Taylor Stitch built their reputation on shirts and denim, so a pair of Japanese-made acetate frames is a genuine detour. Whether it's a good one depends on how closely you read the spec sheet.
The Verdict
At the price, the construction is honest and the Japanese origin is not a marketing footnote. If you want a well-made tortoise frame with real material discipline behind it, The Legend delivers. If you want something that disappears on your face, look elsewhere.
The Make
The frame is 90% zyl acetate, hand-polished and sourced from Japan, where the optical industry still treats frame production as a precision exercise rather than a volume game. The lenses are tempered mineral glass with UV protection, a meaningful upgrade over the polycarbonate you'll find in most lifestyle eyewear at this price point. Mineral glass scratches more readily than poly, but it's optically cleaner and sits flat in a way that plastic can't match.

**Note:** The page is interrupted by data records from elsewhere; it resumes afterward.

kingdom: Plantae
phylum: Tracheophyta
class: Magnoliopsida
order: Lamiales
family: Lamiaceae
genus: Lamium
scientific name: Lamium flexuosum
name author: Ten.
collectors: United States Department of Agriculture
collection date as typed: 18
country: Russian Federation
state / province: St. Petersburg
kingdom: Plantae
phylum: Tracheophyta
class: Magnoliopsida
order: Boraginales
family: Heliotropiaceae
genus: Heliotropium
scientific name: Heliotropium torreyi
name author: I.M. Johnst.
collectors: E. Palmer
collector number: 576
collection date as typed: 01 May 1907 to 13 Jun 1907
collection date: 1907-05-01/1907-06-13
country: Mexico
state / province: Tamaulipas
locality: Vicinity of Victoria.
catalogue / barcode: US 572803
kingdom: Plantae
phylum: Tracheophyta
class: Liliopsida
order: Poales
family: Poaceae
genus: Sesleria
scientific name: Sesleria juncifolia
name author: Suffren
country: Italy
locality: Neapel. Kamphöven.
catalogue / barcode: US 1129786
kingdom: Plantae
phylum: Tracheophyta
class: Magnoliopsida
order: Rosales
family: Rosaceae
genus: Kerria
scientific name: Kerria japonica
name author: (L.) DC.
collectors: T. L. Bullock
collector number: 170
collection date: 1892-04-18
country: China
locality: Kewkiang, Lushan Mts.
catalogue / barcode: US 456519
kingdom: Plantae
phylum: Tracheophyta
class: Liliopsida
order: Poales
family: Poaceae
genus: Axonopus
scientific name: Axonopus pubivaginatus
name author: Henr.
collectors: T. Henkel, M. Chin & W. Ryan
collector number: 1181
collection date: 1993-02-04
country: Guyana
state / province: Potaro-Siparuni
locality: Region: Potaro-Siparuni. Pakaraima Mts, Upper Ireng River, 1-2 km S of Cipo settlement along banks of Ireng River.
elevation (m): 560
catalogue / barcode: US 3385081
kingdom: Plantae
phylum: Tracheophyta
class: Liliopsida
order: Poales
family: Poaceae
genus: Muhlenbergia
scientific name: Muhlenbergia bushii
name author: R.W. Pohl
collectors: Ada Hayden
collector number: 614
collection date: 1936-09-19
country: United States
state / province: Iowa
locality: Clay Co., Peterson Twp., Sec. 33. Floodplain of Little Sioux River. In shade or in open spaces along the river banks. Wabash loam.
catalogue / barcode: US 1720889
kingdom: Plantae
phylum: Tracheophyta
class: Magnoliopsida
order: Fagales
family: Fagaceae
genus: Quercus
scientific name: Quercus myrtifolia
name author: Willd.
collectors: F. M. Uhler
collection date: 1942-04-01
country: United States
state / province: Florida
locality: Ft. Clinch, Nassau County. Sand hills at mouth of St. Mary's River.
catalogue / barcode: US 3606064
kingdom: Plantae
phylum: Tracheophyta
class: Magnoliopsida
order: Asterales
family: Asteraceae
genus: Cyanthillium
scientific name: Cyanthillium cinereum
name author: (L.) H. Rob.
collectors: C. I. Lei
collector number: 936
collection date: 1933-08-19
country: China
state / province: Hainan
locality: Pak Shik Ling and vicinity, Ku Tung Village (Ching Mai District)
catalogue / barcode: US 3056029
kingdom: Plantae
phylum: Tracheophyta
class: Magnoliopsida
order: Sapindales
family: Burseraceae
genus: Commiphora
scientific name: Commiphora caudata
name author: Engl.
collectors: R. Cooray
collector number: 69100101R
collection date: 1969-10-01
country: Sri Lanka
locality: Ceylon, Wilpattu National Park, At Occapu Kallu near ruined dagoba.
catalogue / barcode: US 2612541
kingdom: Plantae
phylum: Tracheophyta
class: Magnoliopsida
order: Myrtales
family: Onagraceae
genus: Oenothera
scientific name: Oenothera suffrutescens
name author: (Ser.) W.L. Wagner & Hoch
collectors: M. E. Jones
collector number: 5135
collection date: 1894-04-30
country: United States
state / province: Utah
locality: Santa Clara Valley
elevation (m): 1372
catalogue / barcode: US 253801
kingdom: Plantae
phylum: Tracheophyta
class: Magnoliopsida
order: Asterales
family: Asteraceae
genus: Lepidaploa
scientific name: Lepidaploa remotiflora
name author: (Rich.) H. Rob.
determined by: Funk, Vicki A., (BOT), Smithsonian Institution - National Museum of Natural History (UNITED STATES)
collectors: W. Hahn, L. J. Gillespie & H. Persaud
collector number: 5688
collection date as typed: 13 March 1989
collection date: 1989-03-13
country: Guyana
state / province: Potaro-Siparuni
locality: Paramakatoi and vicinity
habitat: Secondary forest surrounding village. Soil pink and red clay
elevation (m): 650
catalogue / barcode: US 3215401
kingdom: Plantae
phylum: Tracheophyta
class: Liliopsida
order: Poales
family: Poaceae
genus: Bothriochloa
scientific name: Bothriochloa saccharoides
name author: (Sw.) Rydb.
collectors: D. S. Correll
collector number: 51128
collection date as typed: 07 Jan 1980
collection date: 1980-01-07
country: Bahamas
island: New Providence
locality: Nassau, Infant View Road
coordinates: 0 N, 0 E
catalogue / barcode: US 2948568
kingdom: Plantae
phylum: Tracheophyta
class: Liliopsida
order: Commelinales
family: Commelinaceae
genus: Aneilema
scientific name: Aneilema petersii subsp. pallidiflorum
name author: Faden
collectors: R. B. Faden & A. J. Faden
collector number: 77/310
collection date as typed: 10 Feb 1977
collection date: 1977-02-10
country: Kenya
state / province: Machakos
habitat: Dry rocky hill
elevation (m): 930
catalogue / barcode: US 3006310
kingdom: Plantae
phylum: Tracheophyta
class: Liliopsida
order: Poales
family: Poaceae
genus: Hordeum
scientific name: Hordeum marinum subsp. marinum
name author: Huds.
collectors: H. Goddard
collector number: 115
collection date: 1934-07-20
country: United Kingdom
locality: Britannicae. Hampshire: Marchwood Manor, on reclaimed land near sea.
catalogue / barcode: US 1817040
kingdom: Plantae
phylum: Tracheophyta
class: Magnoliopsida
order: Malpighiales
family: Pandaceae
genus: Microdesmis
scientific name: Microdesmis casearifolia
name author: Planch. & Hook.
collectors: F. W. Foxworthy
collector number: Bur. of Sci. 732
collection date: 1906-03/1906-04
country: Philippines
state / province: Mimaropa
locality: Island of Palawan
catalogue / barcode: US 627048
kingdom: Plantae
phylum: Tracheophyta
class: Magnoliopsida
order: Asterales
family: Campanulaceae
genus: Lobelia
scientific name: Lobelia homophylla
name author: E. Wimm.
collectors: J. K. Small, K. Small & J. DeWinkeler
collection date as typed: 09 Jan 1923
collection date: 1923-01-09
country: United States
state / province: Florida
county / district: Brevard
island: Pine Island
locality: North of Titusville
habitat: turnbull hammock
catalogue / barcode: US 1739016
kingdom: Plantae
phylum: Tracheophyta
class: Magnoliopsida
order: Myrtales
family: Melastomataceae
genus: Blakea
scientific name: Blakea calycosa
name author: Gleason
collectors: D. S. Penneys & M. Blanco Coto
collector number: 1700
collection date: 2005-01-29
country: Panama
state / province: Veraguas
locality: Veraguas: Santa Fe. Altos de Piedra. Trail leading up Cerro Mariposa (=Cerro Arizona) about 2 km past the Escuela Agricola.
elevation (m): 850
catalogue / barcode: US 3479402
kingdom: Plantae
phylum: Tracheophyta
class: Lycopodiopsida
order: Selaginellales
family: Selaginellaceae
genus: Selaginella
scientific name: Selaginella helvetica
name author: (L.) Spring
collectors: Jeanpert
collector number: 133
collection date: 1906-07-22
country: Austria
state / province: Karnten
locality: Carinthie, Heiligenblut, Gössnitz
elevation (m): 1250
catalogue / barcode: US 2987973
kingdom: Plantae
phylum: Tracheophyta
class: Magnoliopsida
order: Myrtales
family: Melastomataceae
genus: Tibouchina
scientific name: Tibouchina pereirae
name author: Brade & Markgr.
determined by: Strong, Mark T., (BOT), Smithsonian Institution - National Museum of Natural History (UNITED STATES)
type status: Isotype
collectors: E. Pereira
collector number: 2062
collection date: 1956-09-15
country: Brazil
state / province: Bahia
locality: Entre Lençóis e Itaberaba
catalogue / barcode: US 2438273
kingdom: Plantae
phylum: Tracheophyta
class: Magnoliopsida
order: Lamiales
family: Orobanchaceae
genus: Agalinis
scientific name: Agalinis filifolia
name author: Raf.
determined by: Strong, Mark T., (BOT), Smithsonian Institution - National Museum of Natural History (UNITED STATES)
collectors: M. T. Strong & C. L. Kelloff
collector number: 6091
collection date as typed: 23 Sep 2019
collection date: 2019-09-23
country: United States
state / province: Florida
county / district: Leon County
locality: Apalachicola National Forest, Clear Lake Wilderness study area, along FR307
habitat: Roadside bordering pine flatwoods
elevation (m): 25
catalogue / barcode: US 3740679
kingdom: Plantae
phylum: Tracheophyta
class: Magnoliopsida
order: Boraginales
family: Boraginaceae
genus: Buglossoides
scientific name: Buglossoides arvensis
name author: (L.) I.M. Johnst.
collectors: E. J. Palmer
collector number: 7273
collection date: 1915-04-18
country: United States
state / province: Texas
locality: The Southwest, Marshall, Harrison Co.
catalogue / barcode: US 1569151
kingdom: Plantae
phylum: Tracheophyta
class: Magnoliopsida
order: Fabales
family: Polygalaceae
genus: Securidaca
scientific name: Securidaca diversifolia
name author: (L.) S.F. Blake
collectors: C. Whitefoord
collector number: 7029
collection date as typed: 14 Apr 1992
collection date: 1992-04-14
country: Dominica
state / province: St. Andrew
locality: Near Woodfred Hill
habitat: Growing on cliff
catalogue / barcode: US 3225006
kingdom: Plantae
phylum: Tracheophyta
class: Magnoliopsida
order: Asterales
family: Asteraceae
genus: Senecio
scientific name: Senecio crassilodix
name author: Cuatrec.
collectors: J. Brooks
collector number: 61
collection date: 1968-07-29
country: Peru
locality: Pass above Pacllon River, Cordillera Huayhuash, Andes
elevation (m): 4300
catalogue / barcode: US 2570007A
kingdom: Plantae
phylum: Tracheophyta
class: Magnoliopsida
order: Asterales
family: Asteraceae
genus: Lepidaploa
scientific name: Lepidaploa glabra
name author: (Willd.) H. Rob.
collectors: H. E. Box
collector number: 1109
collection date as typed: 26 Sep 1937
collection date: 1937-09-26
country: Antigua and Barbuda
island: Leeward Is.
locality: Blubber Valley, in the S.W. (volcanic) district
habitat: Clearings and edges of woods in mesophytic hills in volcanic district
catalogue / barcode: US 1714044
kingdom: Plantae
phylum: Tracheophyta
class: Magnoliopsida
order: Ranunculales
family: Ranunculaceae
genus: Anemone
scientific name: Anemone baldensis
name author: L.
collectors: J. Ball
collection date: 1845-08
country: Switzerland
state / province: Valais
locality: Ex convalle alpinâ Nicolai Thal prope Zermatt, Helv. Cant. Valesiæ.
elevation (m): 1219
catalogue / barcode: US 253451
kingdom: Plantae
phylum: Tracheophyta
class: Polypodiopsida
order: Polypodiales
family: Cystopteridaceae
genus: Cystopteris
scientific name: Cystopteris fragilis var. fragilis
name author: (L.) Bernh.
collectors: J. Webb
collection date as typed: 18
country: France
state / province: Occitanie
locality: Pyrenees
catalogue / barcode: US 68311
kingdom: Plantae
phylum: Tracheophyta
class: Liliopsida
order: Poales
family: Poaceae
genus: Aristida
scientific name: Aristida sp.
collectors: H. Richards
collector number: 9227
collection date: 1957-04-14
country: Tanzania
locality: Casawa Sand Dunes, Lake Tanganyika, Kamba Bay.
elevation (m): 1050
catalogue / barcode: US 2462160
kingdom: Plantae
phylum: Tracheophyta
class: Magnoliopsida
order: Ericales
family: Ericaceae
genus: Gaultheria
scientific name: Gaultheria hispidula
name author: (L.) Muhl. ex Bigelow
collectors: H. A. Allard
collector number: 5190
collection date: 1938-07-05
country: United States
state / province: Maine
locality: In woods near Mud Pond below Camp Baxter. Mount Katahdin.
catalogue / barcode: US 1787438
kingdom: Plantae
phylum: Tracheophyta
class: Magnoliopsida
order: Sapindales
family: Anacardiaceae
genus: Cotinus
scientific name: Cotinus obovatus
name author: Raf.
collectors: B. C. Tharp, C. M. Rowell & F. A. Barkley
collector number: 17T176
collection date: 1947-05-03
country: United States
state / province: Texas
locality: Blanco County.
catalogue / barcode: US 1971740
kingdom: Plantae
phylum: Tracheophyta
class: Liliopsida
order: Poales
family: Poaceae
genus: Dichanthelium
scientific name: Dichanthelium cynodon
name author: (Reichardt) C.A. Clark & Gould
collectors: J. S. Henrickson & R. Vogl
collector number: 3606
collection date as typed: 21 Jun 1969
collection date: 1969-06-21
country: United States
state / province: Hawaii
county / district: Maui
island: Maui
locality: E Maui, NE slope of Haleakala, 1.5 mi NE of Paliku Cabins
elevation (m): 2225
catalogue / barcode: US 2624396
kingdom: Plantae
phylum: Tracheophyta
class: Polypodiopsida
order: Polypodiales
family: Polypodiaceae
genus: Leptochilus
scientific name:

The arms run a full-length stainless steel core, which matters. Frames without internal reinforcement warp over time, particularly with acetate, which is sensitive to heat. Taylor Stitch's care instructions are direct on this point: keep them off car dashboards. The hinges are where the spec sheet gets slippery. The product copy references both 5-barrel and 7-barrel stainless steel hinges in different places, and that inconsistency is the kind of thing that's easy to overlook until you're three years in and something is loose. Worth confirming before you buy.
The keyhole bridge is a considered detail, borrowed from vintage optical frames and better suited to a range of nose shapes than a standard saddle bridge.
The Fit
One size, regular cut. The frame width sits in the middle of the road, which covers most faces without being designed for any of them. If your face runs narrow or wide, try before committing. Tortoise at this scale reads as present rather than shy, a 5 out of 10 on the loud-to-subtle scale, which means people will notice them, but no one is going to ask where you got them.
The Context
The Legend competes with frames from Garrett Leight and Warby Parker's upper tier on price, and with Japanese optical labels like Masunaga on construction pedigree. Garrett Leight's frames are also California-adjacent in brand DNA and similarly Japan-adjacent in manufacturing, but they lean harder into the lifestyle branding. Masunaga is quieter and older and harder to buy. The Legend sits in reasonable company without leading the category.
For Taylor Stitch specifically, this is an accessory extension, not a core product. The Workshop pre-order model presumably applies, though eyewear is a different bet than a flannel shirt when you can't feel the fit through a screen.
The Personal Note
I haven't owned these. The research is solid and the Japanese manufacturing is verifiable, but the hinge discrepancy between the 5-barrel and 7-barrel specs would make me email the brand before ordering. That's a small ask for a frame at this price, and a brand worth buying from should answer it clearly.